The merits of sequestering greenhouse gas have been discussed widely in the literature. Some studies have probed the feasibility of separation of CO2 from a natural-gas stream to allow processing in a liquefied-natural-gas plant. Flow-simulation studies showed that the gas/water relative permeability hysterisis effect and trapping are plausible mechanisms for storage.
To reduce atmospheric emissions in a producing gas field, the authors of the case study probed the injection of supercritical CO2 with 99% purity into a saline aquifer with standard analytical tools. In this field, approximately 5% CO2 is produced to surface with the hydrocarbon gas. At surface, it is stripped out of the hydrocarbon stream in a CO2-removal unit. The unit delivers a stream containing 99% CO2, while the hydrocarbons are processed further. This high-purity CO2 is injected into the deep, water-bearing sandstone formation through one dedicated injector. The overlying impermeable formation provides a seal between the CO2-receiving and hydrocarbon-bearing units.

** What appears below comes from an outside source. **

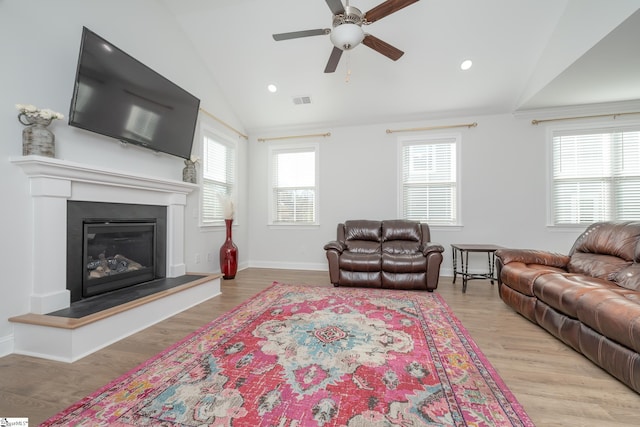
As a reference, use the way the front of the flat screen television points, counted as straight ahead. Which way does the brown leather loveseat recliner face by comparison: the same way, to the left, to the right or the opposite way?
to the right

Geologic Setting. A deep, water-bearing sandstone formation receives the injected CO2, designated as Unit A in Fig. 1. The 360-ft-thick formation consists of interconnected channels of Jurassic age. Well D is a vertical openhole injector with perforations in three different intervals. The average permeability is estimated at 400 md in the upper intervals and approximately 2,000 md in the lowermost perforations. 4D time-lapse-seismic data corroborate that most of the fluid injection occurs in the lowest interval. Above Unit A lies Unit C, a 260-ft-thick sandstone formation containing hydrocarbon gas. The estimated average gas saturation is 85%. Between those two formations lies Unit B, a tight 260-ft-thick sandstone formation. Therefore, Unit B constitutes a vertical hydraulic barrier between Unit A and Unit C. While CO2 is injected into Unit C in the northern part of the field, gas is produced from Unit A in a separate fault block. The two blocks are separated by a fault, which is anticipated to be sealing; thus, one would not foresee lateral communication between the formations.